Member of the Senate
- Incumbent
- Assumed office 21 October 2025

Minister of Interior
- In office December 2021 – June 2024
- Succeeded by: Vincent Biruta

= Alfred Gasana =

Rwandan politician

Alfred Gasana is a Rwandan politician who has been member of the Senate since October 2025. He served as minister of interior between December 2021 and June 2024.

==Career==
In 2003 Gasana became a member of the Chamber of Deputies for the Rwandan Patriotic Front. In 2010, Gasana was elected chairperson of the Parliamentary Standing Committee on Political and Legal Affairs, replacing Bernadette Kanzayire. Prior to that Gasana headed the Parliamentary Standing Committee on Security and National Sovereignty.
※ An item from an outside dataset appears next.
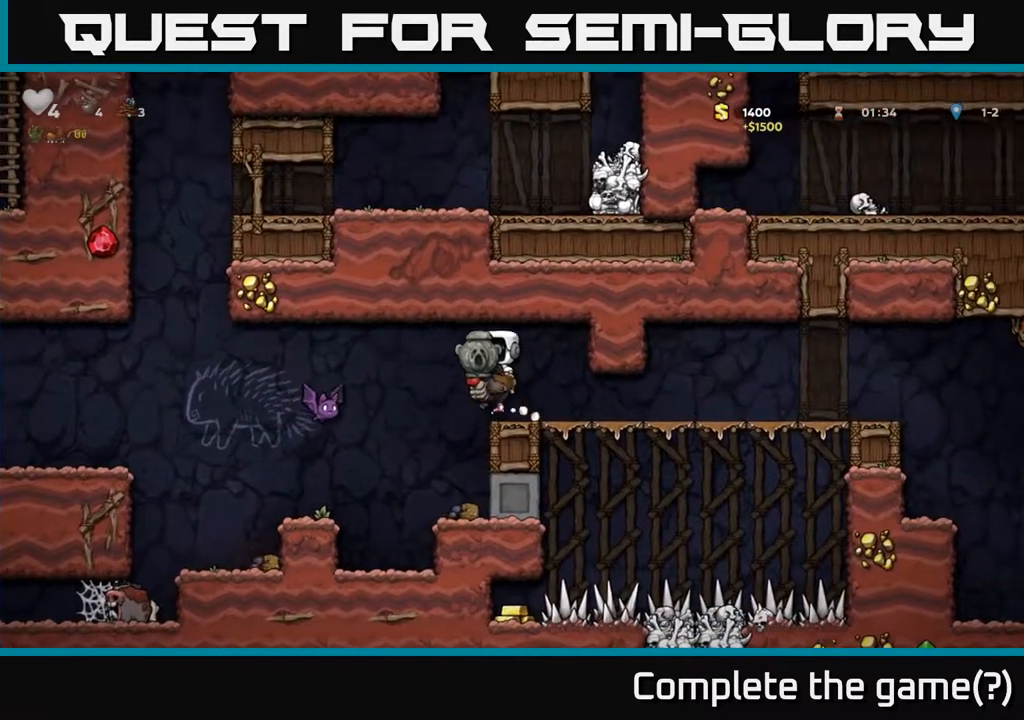
Gameplay with a controller (Xbox layout); each line is a JSON object with the inputs held at the frame after it. "events" lists button and stick changes between this image and that frame as [ms after this image, input, new state], when the widget could be followed in between.
{"buttons": [], "left_stick": "left", "right_stick": "center", "events": [[17, "A", "up"], [100, "A", "down"], [250, "A", "up"]]}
Gasana at one point served as director general of internal security at the National Intelligence and Security Service. While in this position, Gasana became Minister of Interior of the newly re-created ministry in December 2021. His term as minister ended in June 2024 and he was replaced by Vincent Biruta.
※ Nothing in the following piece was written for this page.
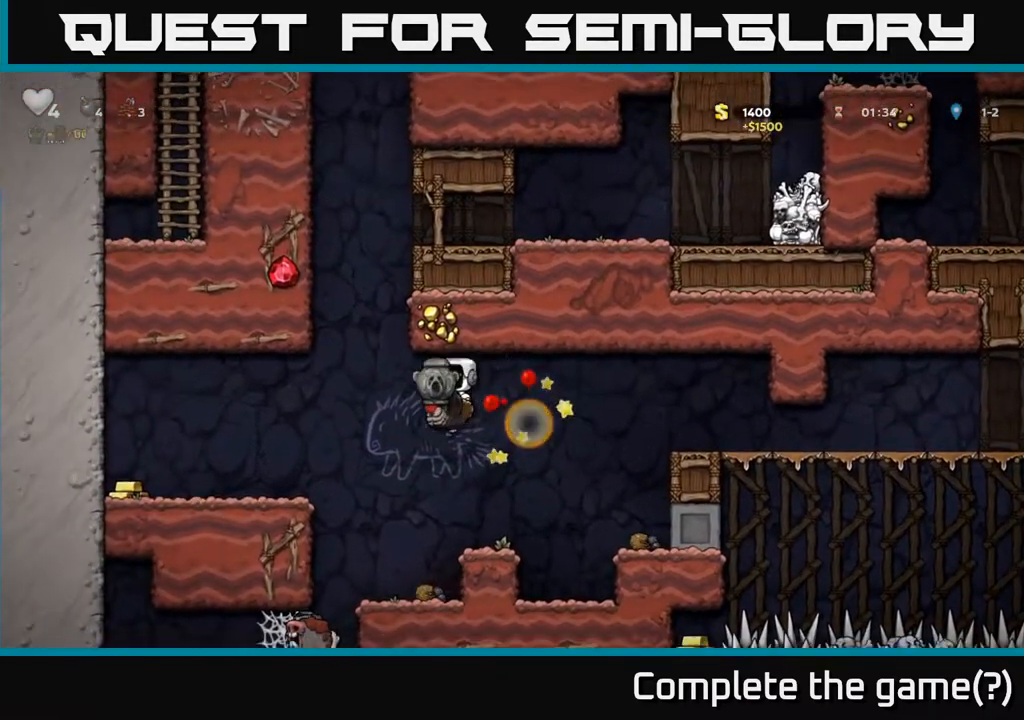
{"buttons": [], "left_stick": "center", "right_stick": "center", "events": [[83, "A", "down"], [233, "A", "up"], [500, "left_stick", "center"]]}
In January 2025, Dutch newspaper NRC Handelsblad reported that the Rwandan government had nominated Gasana for the position of Rwandan ambassador to the Netherlands but that the Dutch government had refused this nomination. The Dutch government did not confirm he had been refused.

On 21 October 2025 Gasana together with Valentine Uwamariya was appointed to the Senate by Rwandan president Paul Kagame, replacing Epiphanie Kanziza and André Twahirwa.